Circles in the sand

A dragon stirs deep under a desert. It breathes a poisonous gas as it goes. The gas bubbles up to the surface. There, it burns circles of bare dirt in the grass.

Or so one story goes. No one has seen this mythical beast. Yet some people in southern Africa say it’s there. It’s how they explain mysterious dirt circles that dot the eastern edge of the Namib Desert.

Thousands of circles stretch as far as the eye can see. Some are small. Others are wide. The dragon has been busy.

for a Cause

Scientists don’t believe in dragons. They believe something else causes these strange circles. Some think ants chew on the roots of the grasses. Others think a toxic plant may spread its poison and kill the grasses.

These ideas are only theories. They could be possible. Yet scientists have to prove a theory. Only then will a theory become a fact.

Mysterious circles stretch as far as the eye can see.

Mysterious circles of bare dirt dot this desert on the west coast of southern Africa.



Norbert Juergens and his wife, Irmel, collect weather data near a circle.

Desert Discoveries

Norbert Juergens wants to solve this mystery. He’s a biologist. He studied 1,200 of the circles.

Juergens looked for things all the circles had in common. He tested the dirt and measured water in the soil. He made a list of animals and plants in the circles. He charted the weather. Then he studied his data.

Common Clues

Juergens found something surprising. In dry weather, the grasses around the circles stayed alive. He wondered why. Then he found wet sand under each circle. The water in the sand kept the grass alive.

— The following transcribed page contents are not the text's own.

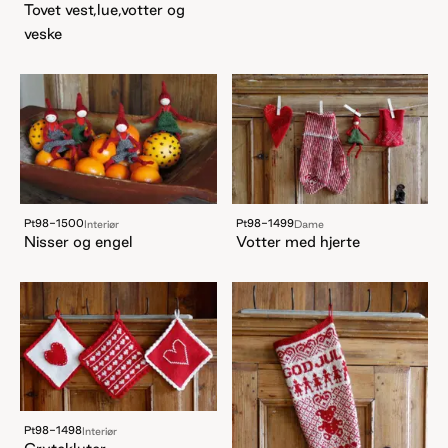
Tovet vest,lue,votter og
veske
Pt98-1500
Pt98-1499
Interiør
Dame
Nisser og engel
Votter med hjerte
Pt98-1498
Interiør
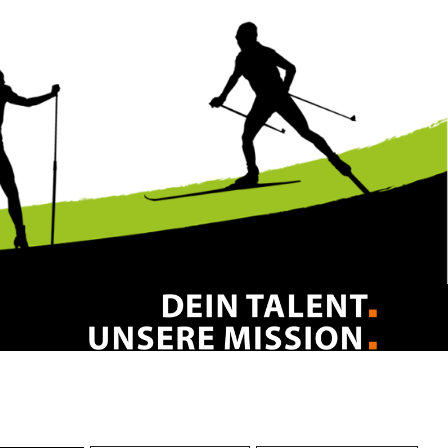
Impressum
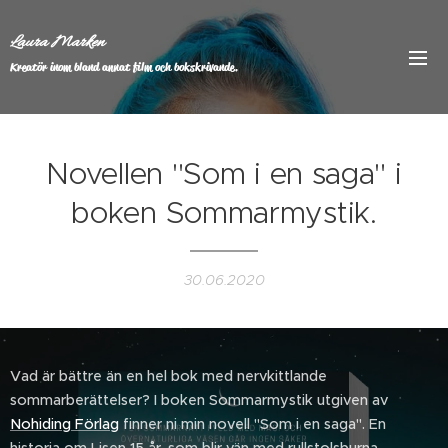
Laura Marken
Kreatör inom bland annat film och bokskrivande.
Novellen "Som i en saga" i
boken Sommarmystik.
30.06.2020
Vad är bättre än en hel bok med nervkittlande
sommarberättelser? I boken Sommarmystik utgiven av
Nohiding Förlag
finner ni min novell "Som i en saga". En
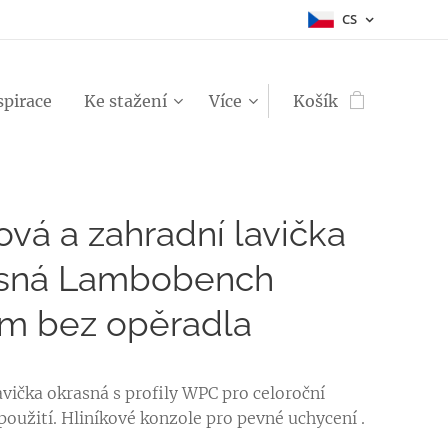
CS
spirace
Ke stažení
Více
Košík
ová a zahradní lavička
asná Lambobench
m bez opěradla
avička okrasná s profily WPC pro celoroční
použití. Hliníkové konzole pro pevné uchycení .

He also found sand termites under each circle. Water and termites were the common clues. Juergens thought about them and formed a theory.

sand termites

Mystery Solved?

Juergens thinks that termites eat the grass roots. That kills the grass and leaves a circle of bare dirt.

When rainwater soaks into the dirt, it forms a pool of water under each circle. The termites drink this water. That’s how they survive. Grass around the circle soaks up the water. That’s why the grass stays alive. Maybe now the mystery is solved!

A view from above shows circular patches dotting the land in the Namib Desert.